Il Napoli non è il Borussia Dortmund, nel bene e nel male
Leggo ultimamente di un Napoli in crisi contestato a priori, come se fosse uno sport. E vicino in molti appendono orgogliosi una sorta di paragone con il Borussia Dortmund, terzultimo in Bundesliga e non per questo contestato dai tifosi, che riempiono sempre lo stadio. Questo paragone così trascinato mi fa sorridere. Perché, per fortuna o purtroppo, come avrebbe detto il buon Giorgio Gaber, il Napoli non è il Borussia Dortmund.
Cultura. Il calcio è cultura, inutile negarlo. È dunque logico che ogni urbe o provincia interpreti la passione verso la squadra che la rappresenta in un certo modo. Non parliamo poi di una realtà operaia lontana 2mila km, forgiata da delle dinamiche sociali che noi napoletani non abbiamo mai toccato né conosciuto. I tifosi che ogni domenica o mercoledì riempiono il Signal Iduna Park (badate bene, stadio col nome dello sponsor!) sono i figli del boom della Bundesliga, campionato organizzato nella perfetta tradizione teutonica, dove le strutture sono accoglienti e recarsi allo stadio è facile. Un famiglia napoletana che intende giungere al San Paolo, almeno un’ora e mezza prima della partita, deve far fronte al traffico, al pizzo da elargire al parcheggiatore abusivo e a una rete stradale disastrata, sempre che non voglia recarsi a Fuorigrotta in una metropolitana fatiscente o in una cumana che sarebbe più adatto definire lumaca.

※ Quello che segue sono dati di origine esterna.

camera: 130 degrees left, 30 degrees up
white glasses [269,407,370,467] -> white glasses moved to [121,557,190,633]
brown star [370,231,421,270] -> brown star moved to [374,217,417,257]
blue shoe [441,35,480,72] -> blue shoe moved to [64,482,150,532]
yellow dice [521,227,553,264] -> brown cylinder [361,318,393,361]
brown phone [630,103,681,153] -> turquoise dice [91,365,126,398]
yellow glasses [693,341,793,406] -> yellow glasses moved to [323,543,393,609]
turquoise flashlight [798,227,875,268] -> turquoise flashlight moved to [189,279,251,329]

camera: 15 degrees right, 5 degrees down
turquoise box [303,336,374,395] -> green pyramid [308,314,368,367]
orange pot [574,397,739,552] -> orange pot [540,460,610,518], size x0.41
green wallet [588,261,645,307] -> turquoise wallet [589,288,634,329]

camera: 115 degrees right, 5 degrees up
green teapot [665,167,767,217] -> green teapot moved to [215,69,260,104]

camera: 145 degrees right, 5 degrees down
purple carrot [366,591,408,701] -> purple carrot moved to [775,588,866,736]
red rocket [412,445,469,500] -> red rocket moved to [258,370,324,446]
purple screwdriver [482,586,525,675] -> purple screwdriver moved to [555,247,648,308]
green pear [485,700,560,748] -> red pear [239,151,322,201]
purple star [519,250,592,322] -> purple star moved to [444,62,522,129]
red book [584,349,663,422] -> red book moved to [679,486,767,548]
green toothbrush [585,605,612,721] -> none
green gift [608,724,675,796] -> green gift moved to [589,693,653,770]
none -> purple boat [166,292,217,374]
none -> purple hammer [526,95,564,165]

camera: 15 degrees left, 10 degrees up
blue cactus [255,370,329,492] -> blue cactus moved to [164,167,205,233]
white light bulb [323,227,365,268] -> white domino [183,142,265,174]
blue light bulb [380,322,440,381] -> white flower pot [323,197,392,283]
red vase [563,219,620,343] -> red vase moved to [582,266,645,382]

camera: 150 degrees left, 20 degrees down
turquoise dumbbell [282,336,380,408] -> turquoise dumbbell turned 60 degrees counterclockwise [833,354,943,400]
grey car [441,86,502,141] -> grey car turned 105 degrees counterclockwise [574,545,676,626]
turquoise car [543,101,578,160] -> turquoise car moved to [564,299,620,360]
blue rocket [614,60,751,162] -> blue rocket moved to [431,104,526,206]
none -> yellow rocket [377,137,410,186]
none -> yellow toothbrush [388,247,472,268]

Successi. Nonostante avesse rischiato di fallire 8 anni fa, quando il Napoli iniziava la risalita, il Borussia Dortmund in quanto a palmarés è secondo solo al Bayern in Germania. A parte gli 8 titoli di Bundesliga, le vespe hanno in bacheca una Champions League. Niente a che vedere con gli azzurri che, Maradona a parte, possono contare sulle dita di una mano qualche Coppa Italia. Un’altra bella differenza. Possiamo dire che il Napoli ambisce a diventare il Borussia Dortmund d’Italia, ma i mezzi a disposizione sono altri e questo lo sanno tutti. Oppure no?
Allenatore. Jurgen Klopp non è Rafa Benitez. E viceversa. Il tecnico tedesco è un figlio di Dortmund, nonostante sia di Stoccarda. Sulla panchina giallonera dal 2008, dopo l’exploit col Magonza, ha creato il suo Borussia come un demiurgo, partendo praticamente da zero e dando alla squadra un’identità vera e propria. Egli sente le partite come pochi e gioca un calcio diretto, meno melenso di quello dal palleggio esasperato. Benitez è arrivato a Napoli già fatto, per far fare un salto di qualità alla squadra. Ma non è cresciuto insieme alla squadra e alla società. Non segue le partite come Klopp, che a volte esulta più dei suoi uomini in campo e sembra essere molto più ‘latino’ di Rafa.
Struttura societaria. Benitez è un perfetto manager all’inglese e ha bisogno di visionare attentamente e costantemente anche lo sviluppo del settore giovanile, che però non si allena a Castelvolturno. Klopp ha invece tutto a sua disposizione nell’arco di pochi metri quadrati e riesce, di conseguenza, a rendersi conto di eventuali effettivi da promuovere in prima squadra.
Queste sono solamente alcune differenze strutturali tra Napoli e Borussia Dortmund. È per questo che sorrido quando si effettuano paragoni così scomodi. Non c’è dubbio che noi napoletani siamo impazienti, ma stiamo parlando di due realtà diametralmente opposte. È giusto che a Dortmund nessuno chieda la testa di Klopp, che potrebbe fare anche il sindaco, nonostante il rischio di retrocessione. Ma è anche giusto che il tifoso che paga e soffre possa esprimere il suo dissenso.
Napoli non è Dortmund. Il Napoli non è il Borussia. Per fortuna. O purtroppo. Perché quest’anno non sentiamo le sirene della Champions League ma non rischiamo neanche di retrocedere. Siamo sicuri che cambieremmo la nostra situazione con la loro? Pensiamo al Parma, pensiamo alla Juve lunedì. E soprattutto pensiamo a noi e non agli altri, che vivono in universi paralleli.